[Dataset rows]
+ + + + + + +

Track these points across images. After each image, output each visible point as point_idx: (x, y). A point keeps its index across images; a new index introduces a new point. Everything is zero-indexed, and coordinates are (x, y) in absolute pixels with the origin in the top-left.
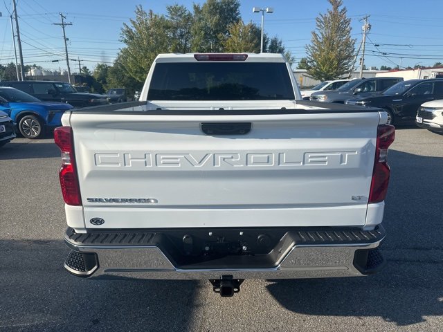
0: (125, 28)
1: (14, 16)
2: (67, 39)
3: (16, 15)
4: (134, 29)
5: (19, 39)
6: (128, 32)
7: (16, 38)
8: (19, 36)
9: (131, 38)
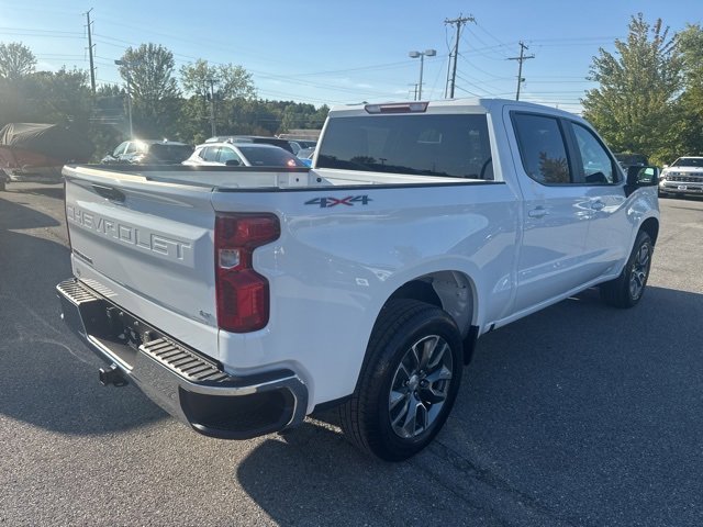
0: (600, 57)
1: (453, 54)
2: (521, 80)
3: (456, 52)
4: (618, 58)
5: (453, 85)
6: (605, 61)
7: (450, 83)
8: (453, 81)
9: (609, 72)
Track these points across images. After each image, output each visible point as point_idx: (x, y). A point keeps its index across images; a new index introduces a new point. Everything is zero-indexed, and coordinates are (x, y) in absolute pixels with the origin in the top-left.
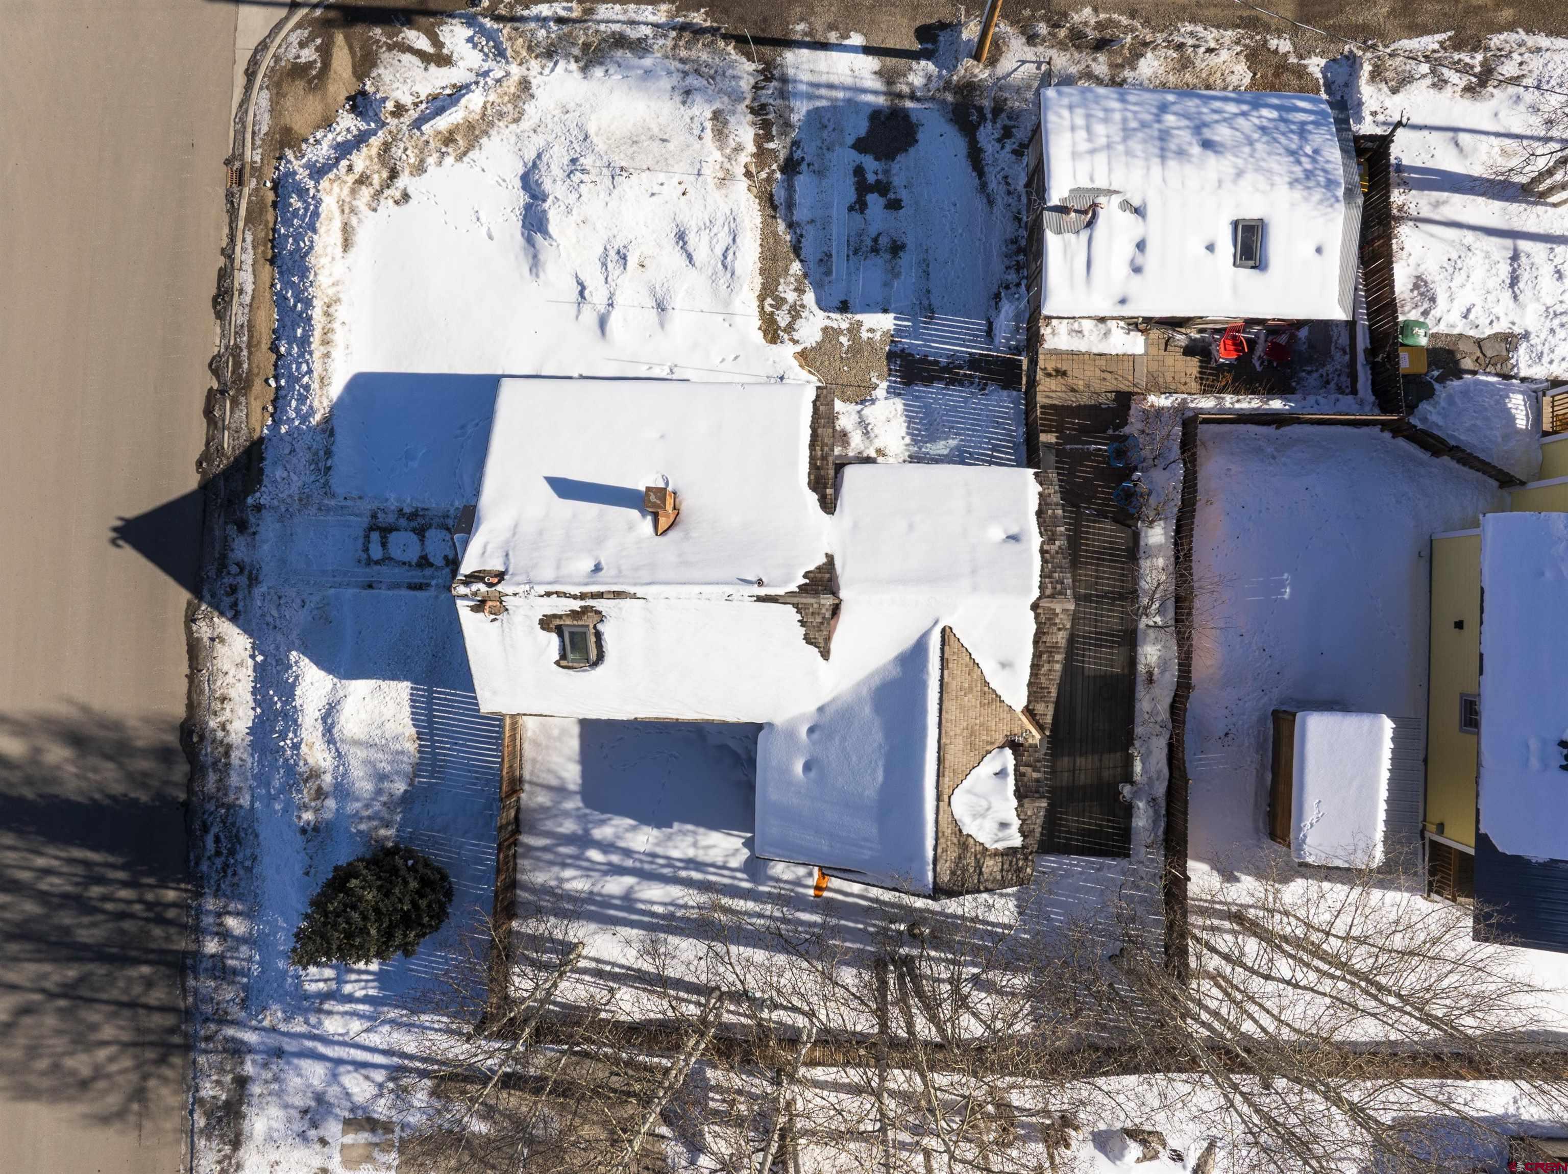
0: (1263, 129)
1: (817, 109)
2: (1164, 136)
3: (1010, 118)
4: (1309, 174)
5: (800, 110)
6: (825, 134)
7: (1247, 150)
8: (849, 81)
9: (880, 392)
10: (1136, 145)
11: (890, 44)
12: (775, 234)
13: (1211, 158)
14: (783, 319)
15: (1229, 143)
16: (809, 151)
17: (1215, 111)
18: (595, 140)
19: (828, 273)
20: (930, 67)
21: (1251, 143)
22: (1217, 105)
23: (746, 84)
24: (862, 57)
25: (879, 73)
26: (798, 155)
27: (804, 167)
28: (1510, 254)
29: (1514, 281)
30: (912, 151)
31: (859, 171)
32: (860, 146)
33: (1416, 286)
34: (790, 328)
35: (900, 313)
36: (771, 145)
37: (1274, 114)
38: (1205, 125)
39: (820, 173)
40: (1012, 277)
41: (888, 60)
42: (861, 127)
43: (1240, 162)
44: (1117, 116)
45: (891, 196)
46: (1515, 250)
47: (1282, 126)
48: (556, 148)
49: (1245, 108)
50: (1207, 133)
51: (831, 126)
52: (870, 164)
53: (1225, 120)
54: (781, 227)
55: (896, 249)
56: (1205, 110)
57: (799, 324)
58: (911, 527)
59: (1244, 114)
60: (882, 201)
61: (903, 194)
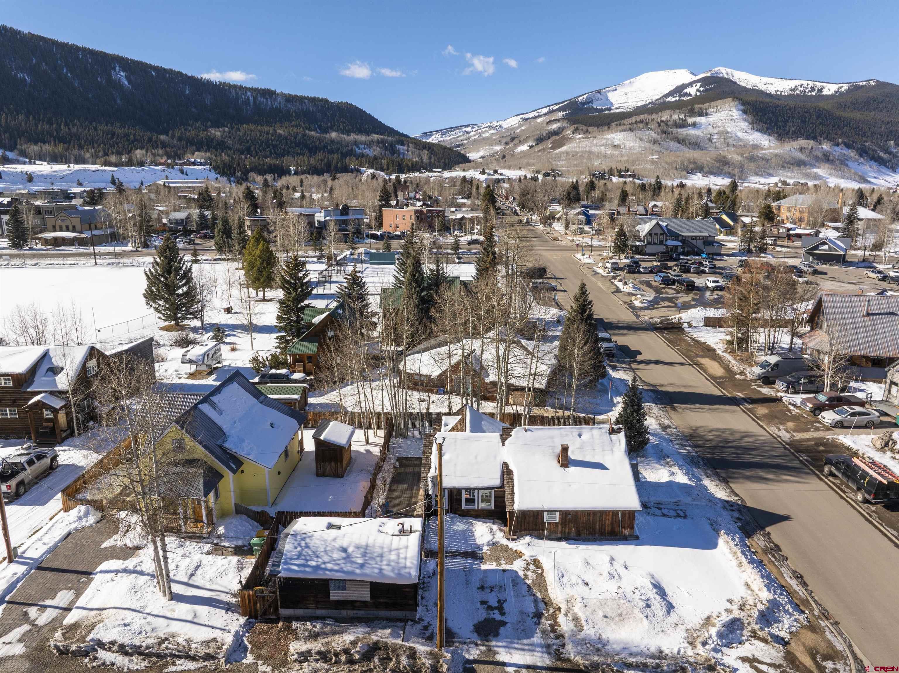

+ + + + + + +

• The problem: Write out all the rows above again, word for word and number for number, but leave out the picture lines.

• Exercise result:
Track these points across images. After each image, output each visible point as point_idx: (x, y). A point keeps its index across images; a new index introduces a new point. Everything is zero-indexed, and coordinates are (x, y) in absolute pixels with the origin in the top-left.
0: (125, 28)
1: (14, 16)
2: (67, 39)
3: (16, 15)
4: (134, 29)
5: (19, 39)
6: (128, 32)
7: (16, 38)
8: (19, 36)
9: (131, 38)
0: (600, 57)
1: (453, 54)
2: (521, 80)
3: (456, 52)
4: (618, 58)
5: (453, 85)
6: (605, 61)
7: (450, 83)
8: (453, 81)
9: (609, 72)
Track these points across images. After each image, output each visible point as point_idx: (x, y). A point keeps its index across images; a new index introduces a new point. Everything is zero-indexed, and coordinates are (x, y) in absolute pixels with the origin in the top-left.
0: (1263, 129)
1: (817, 109)
2: (1164, 136)
3: (1010, 118)
4: (1309, 174)
5: (800, 110)
6: (825, 134)
7: (1247, 150)
8: (849, 81)
9: (880, 392)
10: (1136, 145)
11: (890, 44)
12: (775, 234)
13: (1211, 158)
14: (783, 319)
15: (1229, 143)
16: (809, 151)
17: (1215, 111)
18: (595, 140)
19: (828, 273)
20: (930, 67)
21: (1251, 143)
22: (1217, 105)
23: (746, 84)
24: (862, 57)
25: (879, 73)
26: (798, 155)
27: (804, 167)
28: (1510, 254)
29: (1514, 281)
30: (912, 151)
31: (859, 171)
32: (860, 146)
33: (1416, 286)
34: (790, 328)
35: (900, 313)
36: (771, 145)
37: (1274, 114)
38: (1205, 125)
39: (820, 173)
40: (1012, 277)
41: (888, 60)
42: (861, 127)
43: (1240, 162)
44: (1117, 116)
45: (891, 196)
46: (1515, 250)
47: (1282, 126)
48: (556, 148)
49: (1245, 108)
50: (1207, 133)
51: (831, 126)
52: (870, 164)
53: (1225, 120)
54: (781, 227)
55: (896, 249)
56: (1205, 110)
57: (799, 324)
58: (911, 527)
59: (1244, 114)
60: (882, 201)
61: (903, 194)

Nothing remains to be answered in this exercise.